§ **Exercise objective**: Taking the entries below from the top, restate each line exactly and end with the line containing "Table 9. Total".

(Stored data)
=== Begin Enclosure ===

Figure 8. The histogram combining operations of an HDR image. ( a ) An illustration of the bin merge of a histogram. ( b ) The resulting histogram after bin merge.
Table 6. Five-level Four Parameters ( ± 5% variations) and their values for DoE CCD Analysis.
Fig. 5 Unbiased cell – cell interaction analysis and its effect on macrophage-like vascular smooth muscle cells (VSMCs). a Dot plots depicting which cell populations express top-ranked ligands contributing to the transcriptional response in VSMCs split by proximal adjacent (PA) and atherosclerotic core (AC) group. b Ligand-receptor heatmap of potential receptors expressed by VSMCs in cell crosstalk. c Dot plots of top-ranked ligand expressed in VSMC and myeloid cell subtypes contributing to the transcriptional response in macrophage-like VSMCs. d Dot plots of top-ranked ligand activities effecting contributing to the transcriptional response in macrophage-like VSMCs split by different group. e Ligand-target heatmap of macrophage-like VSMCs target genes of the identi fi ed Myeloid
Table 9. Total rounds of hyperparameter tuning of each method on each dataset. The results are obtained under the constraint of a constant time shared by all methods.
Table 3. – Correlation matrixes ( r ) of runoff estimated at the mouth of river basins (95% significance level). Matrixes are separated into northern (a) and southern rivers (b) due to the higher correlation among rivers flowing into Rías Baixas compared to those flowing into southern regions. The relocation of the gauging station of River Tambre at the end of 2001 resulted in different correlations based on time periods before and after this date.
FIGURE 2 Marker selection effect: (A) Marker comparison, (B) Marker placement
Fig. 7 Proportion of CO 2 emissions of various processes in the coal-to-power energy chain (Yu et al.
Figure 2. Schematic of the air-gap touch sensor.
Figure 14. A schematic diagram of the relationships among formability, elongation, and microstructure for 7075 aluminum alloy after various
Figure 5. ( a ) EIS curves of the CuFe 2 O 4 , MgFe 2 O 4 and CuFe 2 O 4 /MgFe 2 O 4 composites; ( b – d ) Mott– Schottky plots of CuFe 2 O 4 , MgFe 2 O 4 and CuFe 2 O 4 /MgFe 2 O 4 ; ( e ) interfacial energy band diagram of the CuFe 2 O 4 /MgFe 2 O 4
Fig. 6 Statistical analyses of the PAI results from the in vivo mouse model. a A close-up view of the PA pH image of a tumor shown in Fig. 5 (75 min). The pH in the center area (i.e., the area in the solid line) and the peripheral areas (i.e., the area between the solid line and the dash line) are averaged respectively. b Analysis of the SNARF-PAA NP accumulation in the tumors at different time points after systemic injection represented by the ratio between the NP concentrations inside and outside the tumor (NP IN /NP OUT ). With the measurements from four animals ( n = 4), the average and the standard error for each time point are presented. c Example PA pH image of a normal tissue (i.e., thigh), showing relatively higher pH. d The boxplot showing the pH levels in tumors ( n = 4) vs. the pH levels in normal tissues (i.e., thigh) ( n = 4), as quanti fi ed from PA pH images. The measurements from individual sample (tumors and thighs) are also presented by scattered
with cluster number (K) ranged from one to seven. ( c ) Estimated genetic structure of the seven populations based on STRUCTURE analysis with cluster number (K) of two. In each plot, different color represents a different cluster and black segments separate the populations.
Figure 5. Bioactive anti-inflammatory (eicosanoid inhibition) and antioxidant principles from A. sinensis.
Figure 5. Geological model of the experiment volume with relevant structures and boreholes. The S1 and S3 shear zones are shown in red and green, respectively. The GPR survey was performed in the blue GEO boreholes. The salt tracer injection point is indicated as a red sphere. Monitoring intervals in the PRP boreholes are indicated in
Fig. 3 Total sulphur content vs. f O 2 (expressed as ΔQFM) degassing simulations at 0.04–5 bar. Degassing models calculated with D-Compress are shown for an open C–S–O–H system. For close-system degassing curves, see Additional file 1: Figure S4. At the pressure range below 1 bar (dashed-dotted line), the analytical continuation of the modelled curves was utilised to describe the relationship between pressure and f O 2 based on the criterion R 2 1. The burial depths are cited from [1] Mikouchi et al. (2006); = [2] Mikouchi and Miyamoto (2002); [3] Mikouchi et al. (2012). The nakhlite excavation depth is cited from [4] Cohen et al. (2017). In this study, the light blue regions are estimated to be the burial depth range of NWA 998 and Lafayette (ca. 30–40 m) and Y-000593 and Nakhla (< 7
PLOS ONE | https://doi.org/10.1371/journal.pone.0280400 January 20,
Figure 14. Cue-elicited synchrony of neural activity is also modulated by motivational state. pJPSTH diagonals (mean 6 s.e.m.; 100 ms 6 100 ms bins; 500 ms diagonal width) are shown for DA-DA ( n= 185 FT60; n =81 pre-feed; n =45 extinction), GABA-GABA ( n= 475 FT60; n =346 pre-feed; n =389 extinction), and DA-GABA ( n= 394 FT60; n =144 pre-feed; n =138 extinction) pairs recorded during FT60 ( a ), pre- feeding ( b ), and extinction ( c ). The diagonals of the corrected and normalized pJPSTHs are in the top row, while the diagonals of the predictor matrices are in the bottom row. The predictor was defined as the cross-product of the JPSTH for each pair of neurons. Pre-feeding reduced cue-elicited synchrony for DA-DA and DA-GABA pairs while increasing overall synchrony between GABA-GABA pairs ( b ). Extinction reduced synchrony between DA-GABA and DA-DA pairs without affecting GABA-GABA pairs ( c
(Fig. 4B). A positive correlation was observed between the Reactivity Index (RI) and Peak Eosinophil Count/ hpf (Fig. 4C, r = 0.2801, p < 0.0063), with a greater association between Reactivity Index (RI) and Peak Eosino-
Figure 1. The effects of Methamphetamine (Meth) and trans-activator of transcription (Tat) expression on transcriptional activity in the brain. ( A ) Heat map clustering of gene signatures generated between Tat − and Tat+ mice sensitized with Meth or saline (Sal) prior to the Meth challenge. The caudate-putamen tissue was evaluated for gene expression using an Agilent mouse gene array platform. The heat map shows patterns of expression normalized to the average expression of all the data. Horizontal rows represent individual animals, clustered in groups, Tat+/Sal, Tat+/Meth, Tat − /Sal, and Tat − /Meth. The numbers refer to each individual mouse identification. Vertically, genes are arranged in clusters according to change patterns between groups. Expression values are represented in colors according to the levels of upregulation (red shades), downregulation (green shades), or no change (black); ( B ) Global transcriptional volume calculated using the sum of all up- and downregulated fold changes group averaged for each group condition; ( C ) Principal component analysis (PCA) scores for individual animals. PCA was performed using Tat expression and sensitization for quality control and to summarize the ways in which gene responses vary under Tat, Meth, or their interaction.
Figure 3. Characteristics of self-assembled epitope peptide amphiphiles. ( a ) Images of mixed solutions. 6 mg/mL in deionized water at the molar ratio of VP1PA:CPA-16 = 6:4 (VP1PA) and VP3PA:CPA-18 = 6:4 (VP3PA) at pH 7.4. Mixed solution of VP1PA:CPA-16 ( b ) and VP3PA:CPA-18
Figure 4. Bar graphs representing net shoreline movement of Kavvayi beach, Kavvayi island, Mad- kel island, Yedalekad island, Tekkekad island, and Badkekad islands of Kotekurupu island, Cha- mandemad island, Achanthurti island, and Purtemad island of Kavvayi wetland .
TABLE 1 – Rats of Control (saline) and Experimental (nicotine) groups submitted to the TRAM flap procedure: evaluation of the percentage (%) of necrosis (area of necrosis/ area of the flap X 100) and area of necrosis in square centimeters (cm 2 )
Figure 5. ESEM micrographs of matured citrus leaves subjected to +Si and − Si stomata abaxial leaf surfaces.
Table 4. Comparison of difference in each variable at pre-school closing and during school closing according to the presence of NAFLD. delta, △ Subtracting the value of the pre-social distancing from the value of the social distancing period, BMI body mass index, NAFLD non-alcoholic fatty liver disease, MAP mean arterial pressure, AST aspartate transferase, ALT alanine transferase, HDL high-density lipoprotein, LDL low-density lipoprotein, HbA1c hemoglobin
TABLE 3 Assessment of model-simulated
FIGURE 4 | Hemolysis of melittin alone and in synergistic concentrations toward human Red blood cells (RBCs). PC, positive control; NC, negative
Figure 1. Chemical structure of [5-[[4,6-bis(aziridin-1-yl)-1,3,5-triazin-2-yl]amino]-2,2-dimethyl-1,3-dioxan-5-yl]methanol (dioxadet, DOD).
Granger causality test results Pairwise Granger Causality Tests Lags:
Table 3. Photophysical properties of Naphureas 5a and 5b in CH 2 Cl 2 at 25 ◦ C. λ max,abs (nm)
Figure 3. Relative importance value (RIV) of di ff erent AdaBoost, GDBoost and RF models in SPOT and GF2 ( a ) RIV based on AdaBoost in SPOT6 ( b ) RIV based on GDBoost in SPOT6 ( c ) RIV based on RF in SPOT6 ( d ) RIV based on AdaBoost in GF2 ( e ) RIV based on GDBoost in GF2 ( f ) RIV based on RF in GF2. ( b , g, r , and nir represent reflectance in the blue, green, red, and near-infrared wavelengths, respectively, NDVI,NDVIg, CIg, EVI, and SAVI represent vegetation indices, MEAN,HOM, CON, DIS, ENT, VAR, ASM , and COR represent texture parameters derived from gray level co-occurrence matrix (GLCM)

=== End Enclosure ===

§ **Response to the task**:
Figure 8. The histogram combining operations of an HDR image. ( a ) An illustration of the bin merge of a histogram. ( b ) The resulting histogram after bin merge.
Table 6. Five-level Four Parameters ( ± 5% variations) and their values for DoE CCD Analysis.
Fig. 5 Unbiased cell – cell interaction analysis and its effect on macrophage-like vascular smooth muscle cells (VSMCs). a Dot plots depicting which cell populations express top-ranked ligands contributing to the transcriptional response in VSMCs split by proximal adjacent (PA) and atherosclerotic core (AC) group. b Ligand-receptor heatmap of potential receptors expressed by VSMCs in cell crosstalk. c Dot plots of top-ranked ligand expressed in VSMC and myeloid cell subtypes contributing to the transcriptional response in macrophage-like VSMCs. d Dot plots of top-ranked ligand activities effecting contributing to the transcriptional response in macrophage-like VSMCs split by different group. e Ligand-target heatmap of macrophage-like VSMCs target genes of the identi fi ed Myeloid
Table 9. Total rounds of hyperparameter tuning of each method on each dataset. The results are obtained under the constraint of a constant time shared by all methods.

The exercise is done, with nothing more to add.